### Problem set
[A] Answer these questions from the Canada Trust history:
(i) In what year did the Toronto-Dominion Bank acquire the company's operations?
(ii) What name did Huron and Erie take in 1976?
(iii) How many branches did First Federal operate in New York State?
[B] Reproduce word for word the stretch of the Canada Trust history that begins at the words "The company's operations" and stops after "Canada Trust division.".

### Text section
CT Financial Services Inc., operating as Canada Trust, was a financial services holding company headquartered in Toronto, Ontario, which operated in Canada through its trust company subsidiaries, including Canada Trustco Mortgage Company and The Canada Trust Company.

The company's operations were acquired by the Toronto-Dominion Bank in 2000, and merged into Toronto-Dominion's existing retail banking operations, forming the current TD Canada Trust division.

History

Canada Trust began in 1894 as the General Trust Corporation of Canada. In 1899 it changed its name to the Canada Trust Company. In 1901, the London, Ontario company Huron and Erie Savings and Loan Society, which had been founded in 1864, purchased Canada Trust and began operating it as a subsidiary. The Huron and Erie Savings and Loan Society changed its name in 1915 to the Huron and Erie Mortgage Corporation. Eventually the parent and subsidiary began branding itself Huron and Erie-Canada Trust, and in 1962 changed to Canada Trust-Huron and Erie to reflect the company's national reach. In 1976 Huron and Erie changed its name to Canada Trustco Mortgage Company, which continued to operate Canada Trust as a subsidiary.

Canada Trust was a trust company that offered the same services as a bank. It was one of Canada's largest non-bank financial institutions, with $38 billion in deposits and $176 billion in assets. It had 11,000 employees and 3.5 million customers and operated a network of 413 branches across Canada; and almost 1,000 automated banking machines. Its banking machines were, at one point in the late 1980s to early 1990s, called "Johnnycash" machines. They were even promoted with lifesize cutouts of Johnny Cash asking the question, "Why walk the line?", a reference to one of his hit songs.

In the United States, CT Financial operated through First Federal Savings and Loan Association. First Federal was founded in 1896, and operated through 82 branches throughout New York State. CT Financial also operated other divisions including Truscan Realty Limited (d/b/a Canada Trust Realty), CT Insurance Limited and Canada Trust Bank N.V.

Stored data entries

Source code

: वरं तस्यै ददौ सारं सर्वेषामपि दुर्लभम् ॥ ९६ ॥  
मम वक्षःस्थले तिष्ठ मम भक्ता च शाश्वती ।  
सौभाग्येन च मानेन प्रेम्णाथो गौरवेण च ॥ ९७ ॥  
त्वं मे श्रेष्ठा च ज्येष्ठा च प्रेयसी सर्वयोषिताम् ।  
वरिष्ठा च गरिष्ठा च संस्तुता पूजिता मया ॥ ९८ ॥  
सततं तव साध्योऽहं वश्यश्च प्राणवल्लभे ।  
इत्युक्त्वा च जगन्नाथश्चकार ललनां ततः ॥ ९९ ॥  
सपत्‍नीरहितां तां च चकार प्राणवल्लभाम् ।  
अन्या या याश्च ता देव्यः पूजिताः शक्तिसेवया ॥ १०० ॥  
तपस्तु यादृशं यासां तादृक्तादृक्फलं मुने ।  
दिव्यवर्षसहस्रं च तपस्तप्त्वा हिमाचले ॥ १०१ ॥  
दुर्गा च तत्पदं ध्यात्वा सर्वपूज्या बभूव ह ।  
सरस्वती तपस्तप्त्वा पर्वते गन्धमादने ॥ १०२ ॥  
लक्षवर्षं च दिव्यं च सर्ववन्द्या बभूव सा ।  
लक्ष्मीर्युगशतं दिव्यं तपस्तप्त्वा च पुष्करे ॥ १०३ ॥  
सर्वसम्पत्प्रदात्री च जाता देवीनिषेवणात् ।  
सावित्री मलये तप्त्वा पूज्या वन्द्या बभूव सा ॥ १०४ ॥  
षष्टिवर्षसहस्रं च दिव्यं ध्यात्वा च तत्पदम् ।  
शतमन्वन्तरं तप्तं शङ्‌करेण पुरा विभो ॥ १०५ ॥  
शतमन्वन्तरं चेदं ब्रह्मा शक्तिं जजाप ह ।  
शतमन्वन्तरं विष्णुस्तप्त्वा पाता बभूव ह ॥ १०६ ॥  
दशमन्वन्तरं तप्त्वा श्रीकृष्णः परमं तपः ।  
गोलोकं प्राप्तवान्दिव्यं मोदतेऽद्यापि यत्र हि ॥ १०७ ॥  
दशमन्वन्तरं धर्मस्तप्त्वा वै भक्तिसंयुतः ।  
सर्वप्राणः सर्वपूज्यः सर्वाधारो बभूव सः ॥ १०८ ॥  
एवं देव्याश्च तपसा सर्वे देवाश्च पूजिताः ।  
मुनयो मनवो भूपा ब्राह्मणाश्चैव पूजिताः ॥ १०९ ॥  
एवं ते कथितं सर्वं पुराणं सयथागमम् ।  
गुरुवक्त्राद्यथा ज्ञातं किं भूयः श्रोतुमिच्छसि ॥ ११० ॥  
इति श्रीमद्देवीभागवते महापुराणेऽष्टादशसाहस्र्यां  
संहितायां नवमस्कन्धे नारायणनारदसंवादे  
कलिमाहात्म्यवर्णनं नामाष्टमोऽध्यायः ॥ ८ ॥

### Results for the exercise
[A]
(i) 2000
(ii) Canada Trustco Mortgage Company
(iii) 82

[B]
The company's operations were acquired by the Toronto-Dominion Bank in 2000, and merged into Toronto-Dominion's existing retail banking operations, forming the current TD Canada Trust division.